• [Task requirements]: Reproduce everything in the entries from the very start down to the line containing "スパムは送りません。営業時間内で2時間以内に返信します。", including both ends.

• • •

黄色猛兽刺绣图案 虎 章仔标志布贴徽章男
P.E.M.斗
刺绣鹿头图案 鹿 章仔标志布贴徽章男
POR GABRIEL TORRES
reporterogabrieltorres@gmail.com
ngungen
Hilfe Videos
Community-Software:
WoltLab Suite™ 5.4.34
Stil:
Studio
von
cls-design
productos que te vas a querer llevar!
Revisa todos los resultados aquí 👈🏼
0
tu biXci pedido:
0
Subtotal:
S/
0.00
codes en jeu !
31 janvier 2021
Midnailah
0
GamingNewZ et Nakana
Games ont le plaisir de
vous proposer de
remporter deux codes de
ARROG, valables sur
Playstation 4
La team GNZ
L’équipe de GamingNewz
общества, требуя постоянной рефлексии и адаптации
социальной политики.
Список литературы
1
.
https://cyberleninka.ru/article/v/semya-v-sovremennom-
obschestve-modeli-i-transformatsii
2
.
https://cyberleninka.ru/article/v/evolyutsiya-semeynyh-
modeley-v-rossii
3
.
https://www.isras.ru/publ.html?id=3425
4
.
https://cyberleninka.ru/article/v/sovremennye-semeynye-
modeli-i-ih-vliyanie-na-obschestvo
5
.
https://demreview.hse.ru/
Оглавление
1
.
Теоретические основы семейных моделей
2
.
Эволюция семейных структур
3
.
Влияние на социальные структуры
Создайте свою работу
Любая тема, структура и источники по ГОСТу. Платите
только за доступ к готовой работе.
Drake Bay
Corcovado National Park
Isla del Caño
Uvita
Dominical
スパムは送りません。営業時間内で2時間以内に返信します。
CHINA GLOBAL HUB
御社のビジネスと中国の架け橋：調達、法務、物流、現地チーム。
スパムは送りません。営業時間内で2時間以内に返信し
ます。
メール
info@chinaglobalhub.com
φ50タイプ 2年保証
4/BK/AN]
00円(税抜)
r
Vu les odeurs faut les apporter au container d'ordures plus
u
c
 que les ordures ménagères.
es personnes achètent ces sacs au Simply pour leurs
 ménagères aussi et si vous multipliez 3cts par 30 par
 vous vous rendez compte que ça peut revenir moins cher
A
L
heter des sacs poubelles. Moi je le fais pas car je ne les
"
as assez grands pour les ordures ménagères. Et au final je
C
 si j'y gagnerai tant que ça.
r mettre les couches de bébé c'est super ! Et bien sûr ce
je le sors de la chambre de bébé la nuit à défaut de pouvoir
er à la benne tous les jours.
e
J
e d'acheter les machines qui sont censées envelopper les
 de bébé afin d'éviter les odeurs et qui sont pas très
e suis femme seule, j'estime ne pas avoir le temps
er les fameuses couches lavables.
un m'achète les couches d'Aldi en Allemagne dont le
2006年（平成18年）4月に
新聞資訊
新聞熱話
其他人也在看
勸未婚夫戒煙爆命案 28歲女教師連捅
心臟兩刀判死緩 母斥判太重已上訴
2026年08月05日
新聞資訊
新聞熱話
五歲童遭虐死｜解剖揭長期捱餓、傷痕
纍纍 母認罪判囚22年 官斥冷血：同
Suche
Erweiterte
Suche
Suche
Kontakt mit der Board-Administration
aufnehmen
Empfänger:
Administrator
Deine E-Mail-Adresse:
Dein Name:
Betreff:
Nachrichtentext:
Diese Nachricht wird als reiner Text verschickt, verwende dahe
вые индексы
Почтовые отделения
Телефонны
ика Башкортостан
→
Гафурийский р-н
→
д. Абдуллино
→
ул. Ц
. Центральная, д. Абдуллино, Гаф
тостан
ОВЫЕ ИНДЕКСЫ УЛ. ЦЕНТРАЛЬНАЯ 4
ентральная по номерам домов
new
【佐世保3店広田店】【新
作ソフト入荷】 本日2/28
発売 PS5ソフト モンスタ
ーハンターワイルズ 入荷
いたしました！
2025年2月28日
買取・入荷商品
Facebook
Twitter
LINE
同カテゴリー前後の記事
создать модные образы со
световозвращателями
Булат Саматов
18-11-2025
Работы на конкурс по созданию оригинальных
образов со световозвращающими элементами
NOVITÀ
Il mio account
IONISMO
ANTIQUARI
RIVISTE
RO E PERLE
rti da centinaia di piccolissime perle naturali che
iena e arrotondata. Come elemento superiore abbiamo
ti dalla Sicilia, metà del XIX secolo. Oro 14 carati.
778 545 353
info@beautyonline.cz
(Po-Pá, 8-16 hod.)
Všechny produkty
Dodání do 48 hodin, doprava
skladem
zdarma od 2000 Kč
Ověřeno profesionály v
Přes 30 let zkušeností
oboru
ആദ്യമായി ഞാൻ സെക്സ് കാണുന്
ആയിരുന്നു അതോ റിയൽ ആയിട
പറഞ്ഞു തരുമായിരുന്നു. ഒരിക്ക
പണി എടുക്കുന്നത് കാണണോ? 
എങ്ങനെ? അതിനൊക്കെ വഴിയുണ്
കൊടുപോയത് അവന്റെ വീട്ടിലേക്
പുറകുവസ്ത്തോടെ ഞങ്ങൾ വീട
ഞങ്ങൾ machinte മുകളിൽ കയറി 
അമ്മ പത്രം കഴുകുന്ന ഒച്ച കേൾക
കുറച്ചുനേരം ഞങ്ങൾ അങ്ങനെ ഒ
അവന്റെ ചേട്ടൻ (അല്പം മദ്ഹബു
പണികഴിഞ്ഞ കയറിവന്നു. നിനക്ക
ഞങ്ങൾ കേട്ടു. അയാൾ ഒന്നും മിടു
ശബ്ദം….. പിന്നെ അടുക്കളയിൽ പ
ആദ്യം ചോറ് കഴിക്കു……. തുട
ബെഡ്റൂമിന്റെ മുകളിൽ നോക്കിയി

• • •

• [Task answer]:
黄色猛兽刺绣图案 虎 章仔标志布贴徽章男
P.E.M.斗
刺绣鹿头图案 鹿 章仔标志布贴徽章男
POR GABRIEL TORRES
reporterogabrieltorres@gmail.com
ngungen
Hilfe Videos
Community-Software:
WoltLab Suite™ 5.4.34
Stil:
Studio
von
cls-design
productos que te vas a querer llevar!
Revisa todos los resultados aquí 👈🏼
0
tu biXci pedido:
0
Subtotal:
S/
0.00
codes en jeu !
31 janvier 2021
Midnailah
0
GamingNewZ et Nakana
Games ont le plaisir de
vous proposer de
remporter deux codes de
ARROG, valables sur
Playstation 4
La team GNZ
L’équipe de GamingNewz
общества, требуя постоянной рефлексии и адаптации
социальной политики.
Список литературы
1
.
https://cyberleninka.ru/article/v/semya-v-sovremennom-
obschestve-modeli-i-transformatsii
2
.
https://cyberleninka.ru/article/v/evolyutsiya-semeynyh-
modeley-v-rossii
3
.
https://www.isras.ru/publ.html?id=3425
4
.
https://cyberleninka.ru/article/v/sovremennye-semeynye-
modeli-i-ih-vliyanie-na-obschestvo
5
.
https://demreview.hse.ru/
Оглавление
1
.
Теоретические основы семейных моделей
2
.
Эволюция семейных структур
3
.
Влияние на социальные структуры
Создайте свою работу
Любая тема, структура и источники по ГОСТу. Платите
только за доступ к готовой работе.
Drake Bay
Corcovado National Park
Isla del Caño
Uvita
Dominical
スパムは送りません。営業時間内で2時間以内に返信します。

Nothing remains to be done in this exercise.